Gli stessi simboli li vediamo sulle maschere di coloro che controllano la situazione e capiamo che segnalano una gerarchia. Le guardie, con la loro tuta fucsia, sono immediatamente riconoscibili anche da chi non ha visto la serie e lo stesso vale per i concorrenti, contraddistinti dalle tute verdi. Questa pregnanza estetica regala alla serie una forte identità che ha di certo contribuito alla sua rapida diffusione sul web. Un aspetto non del tutto innovativo, visto che conosciamo molte serie che giocano su questo – basti pensare alla Casa di Carta, con le sue tute rosse e le maschere -, ma qui è un aspetto particolarmente marcato che aggiunge fascino.

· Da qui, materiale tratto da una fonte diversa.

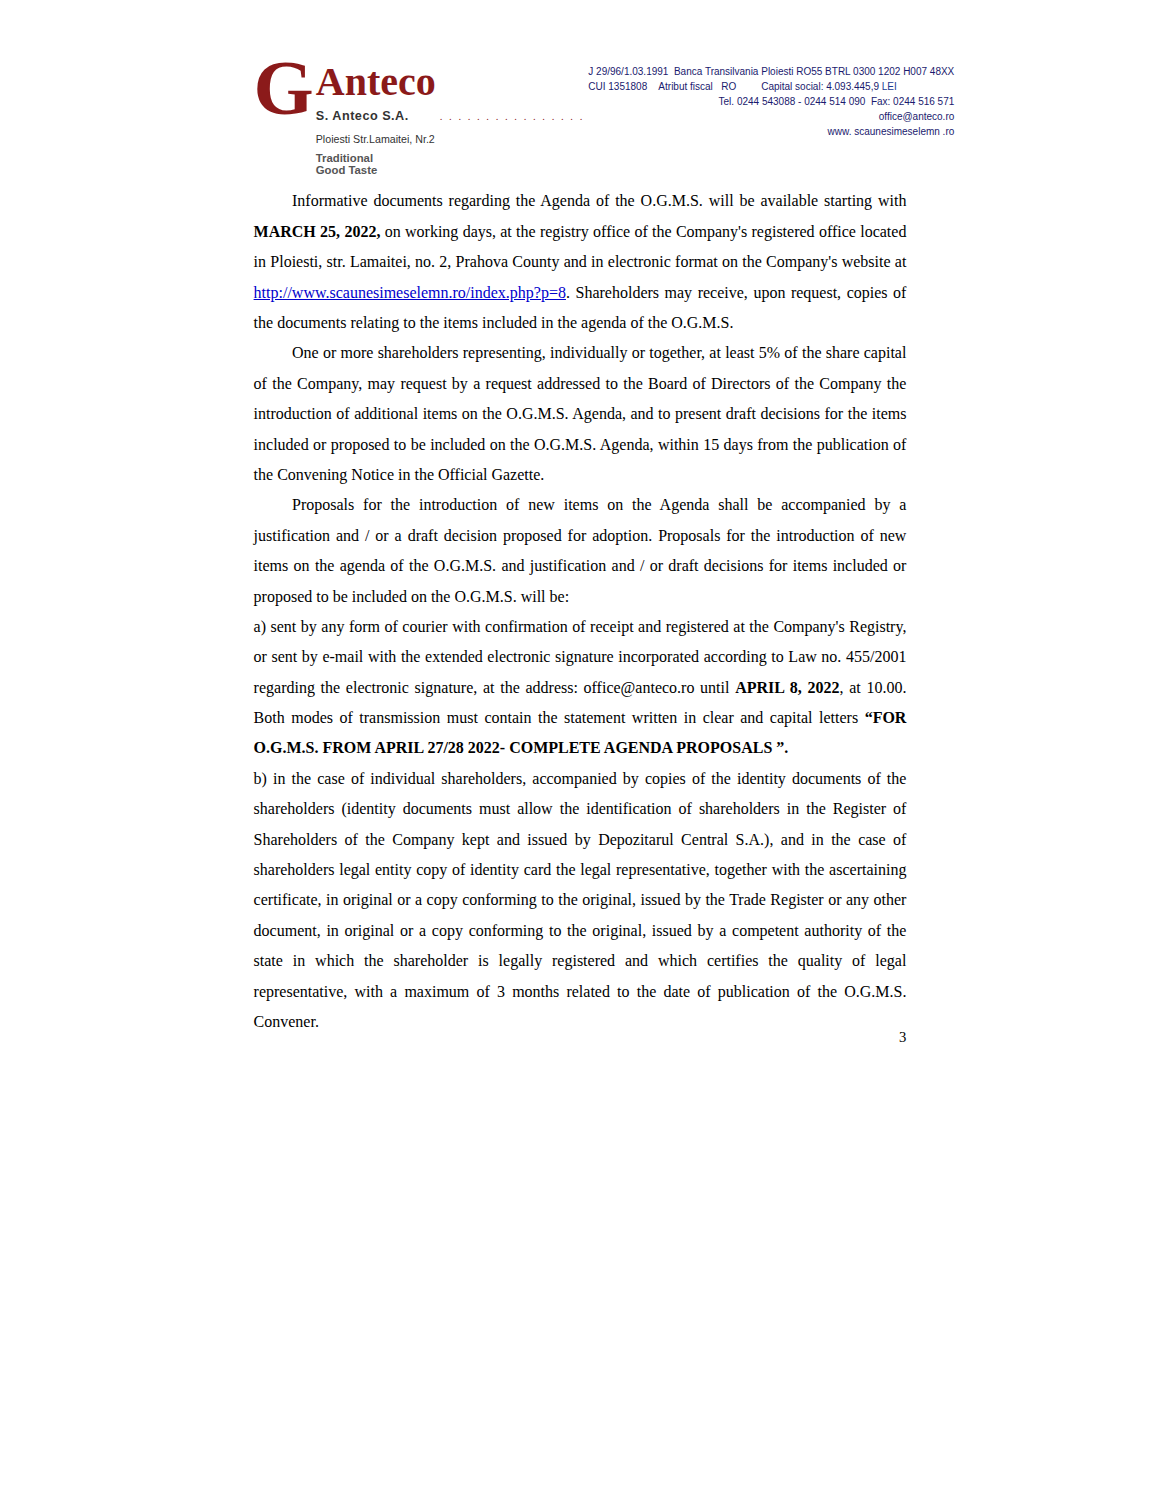G
Anteco
S. Anteco S.A.
Ploiesti Str.Lamaitei, Nr.2
Traditional
Good Taste
. . . . . . . . . . . . . . . .
J 29/96/1.03.1991 Banca Transilvania Ploiesti RO55 BTRL 0300 1202 H007 48XX
CUI 1351808 Atribut fiscal RO Capital social: 4.093.445,9 LEI
Tel. 0244 543088 - 0244 514 090 Fax: 0244 516 571
office@anteco.ro
www. scaunesimeselemn .ro
Informative documents regarding the Agenda of the O.G.M.S. will be available starting with MARCH 25, 2022, on working days, at the registry office of the Company's registered office located in Ploiesti, str. Lamaitei, no. 2, Prahova County and in electronic format on the Company's website at http://www.scaunesimeselemn.ro/index.php?p=8. Shareholders may receive, upon request, copies of the documents relating to the items included in the agenda of the O.G.M.S.
One or more shareholders representing, individually or together, at least 5% of the share capital of the Company, may request by a request addressed to the Board of Directors of the Company the introduction of additional items on the O.G.M.S. Agenda, and to present draft decisions for the items included or proposed to be included on the O.G.M.S. Agenda, within 15 days from the publication of the Convening Notice in the Official Gazette.
Proposals for the introduction of new items on the Agenda shall be accompanied by a justification and / or a draft decision proposed for adoption. Proposals for the introduction of new items on the agenda of the O.G.M.S. and justification and / or draft decisions for items included or proposed to be included on the O.G.M.S. will be:
a) sent by any form of courier with confirmation of receipt and registered at the Company's Registry, or sent by e-mail with the extended electronic signature incorporated according to Law no. 455/2001 regarding the electronic signature, at the address: office@anteco.ro until APRIL 8, 2022, at 10.00. Both modes of transmission must contain the statement written in clear and capital letters “FOR O.G.M.S. FROM APRIL 27/28 2022- COMPLETE AGENDA PROPOSALS ”.
b) in the case of individual shareholders, accompanied by copies of the identity documents of the shareholders (identity documents must allow the identification of shareholders in the Register of Shareholders of the Company kept and issued by Depozitarul Central S.A.), and in the case of shareholders legal entity copy of identity card the legal representative, together with the ascertaining certificate, in original or a copy conforming to the original, issued by the Trade Register or any other document, in original or a copy conforming to the original, issued by a competent authority of the state in which the shareholder is legally registered and which certifies the quality of legal representative, with a maximum of 3 months related to the date of publication of the O.G.M.S. Convener.
3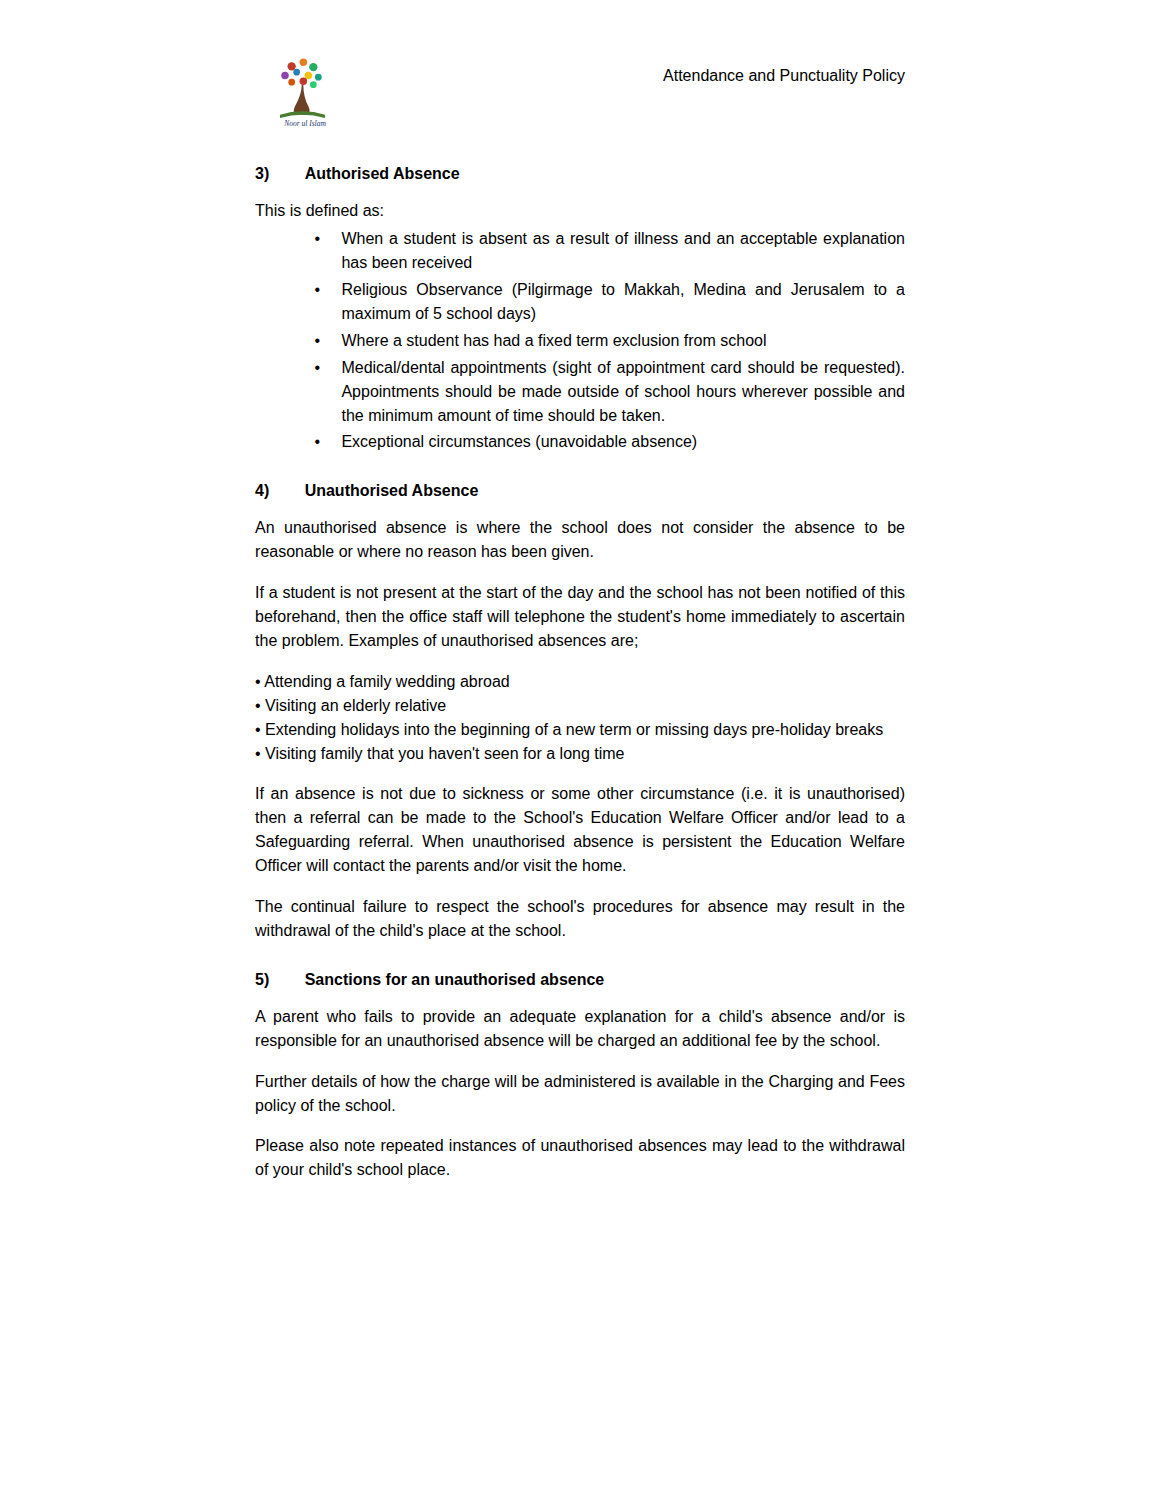Noor ul Islam
Attendance and Punctuality Policy
3) Authorised Absence
This is defined as:
When a student is absent as a result of illness and an acceptable explanation has been received
Religious Observance (Pilgirmage to Makkah, Medina and Jerusalem to a maximum of 5 school days)
Where a student has had a fixed term exclusion from school
Medical/dental appointments (sight of appointment card should be requested). Appointments should be made outside of school hours wherever possible and the minimum amount of time should be taken.
Exceptional circumstances (unavoidable absence)
4) Unauthorised Absence
An unauthorised absence is where the school does not consider the absence to be reasonable or where no reason has been given.
If a student is not present at the start of the day and the school has not been notified of this beforehand, then the office staff will telephone the student's home immediately to ascertain the problem. Examples of unauthorised absences are;
• Attending a family wedding abroad
• Visiting an elderly relative
• Extending holidays into the beginning of a new term or missing days pre-holiday breaks
• Visiting family that you haven't seen for a long time
If an absence is not due to sickness or some other circumstance (i.e. it is unauthorised) then a referral can be made to the School's Education Welfare Officer and/or lead to a Safeguarding referral. When unauthorised absence is persistent the Education Welfare Officer will contact the parents and/or visit the home.
The continual failure to respect the school's procedures for absence may result in the withdrawal of the child's place at the school.
5) Sanctions for an unauthorised absence
A parent who fails to provide an adequate explanation for a child's absence and/or is responsible for an unauthorised absence will be charged an additional fee by the school.
Further details of how the charge will be administered is available in the Charging and Fees policy of the school.
Please also note repeated instances of unauthorised absences may lead to the withdrawal of your child's school place.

La modalità di diffusione può essere un altro aspetto rivoluzionario?

Non è un discorso universale, perché in molti paesi la serie è stata distribuita subito con doppiaggio. Però è doveroso includere nell’analisi anche questo dettaglio: in Italia il doppiaggio sembra arriverà a dicembre, fino a quel momento l’unico modo per vedere Squid Game è in lingua originale – perciò in coreano – con i sottotitoli in italiano. Certo, si potrebbe usufruire anche del doppiaggio in una lingua straniera che si conosce, potrebbe essere il caso dell’inglese, ma è interessante la scelta di non far arrivare subito il doppiaggio nelle case degli italiani. Una scelta anche azzardata, se ci pensiamo, perché chi avrebbe mai detto che così tanti italiano avrebbero avuto voglia di guardarsi una serie in coreano coi sottotitoli?

Squid Game è stata così forte da andare oltre la barriera linguistica, far scavalcare lo scoglio della comprensione non immediata – perché anche col sottotitolo bisogna fare uno sforzo diverso per vedere uno show, rispetto a quando lo si vede doppiato o avendo conoscenza della lingua. Una forza comunicativa non indifferente che non sembra avere precedenti: qualcuno ricorda l’ultima volta in cui ci si è messi in massa a guardare una produzione coreana senza adattamento?

Ma quindi qual è la risposta definitiva alla domanda iniziale?

La rivoluzione di Squid Game non sta nel creare qualcosa di completamente e assolutamente nuovo, quello no, ma nel rielaborare in maniera efficace, accattivante e originale elementi già utilizzati in passato, spingendosi oltre i limiti e aggiungendo tocchi inaspettati. Del resto, moltissimi spettatori l’hanno divorata – nonostante siano pochi a dire che effettivamente si tratti della serie del secolo. Come si spiega questo paradosso? La ricetta è per forza in parte segreta, forse non la sveleremo del tutto, ma una cosa è certa: funziona benissimo.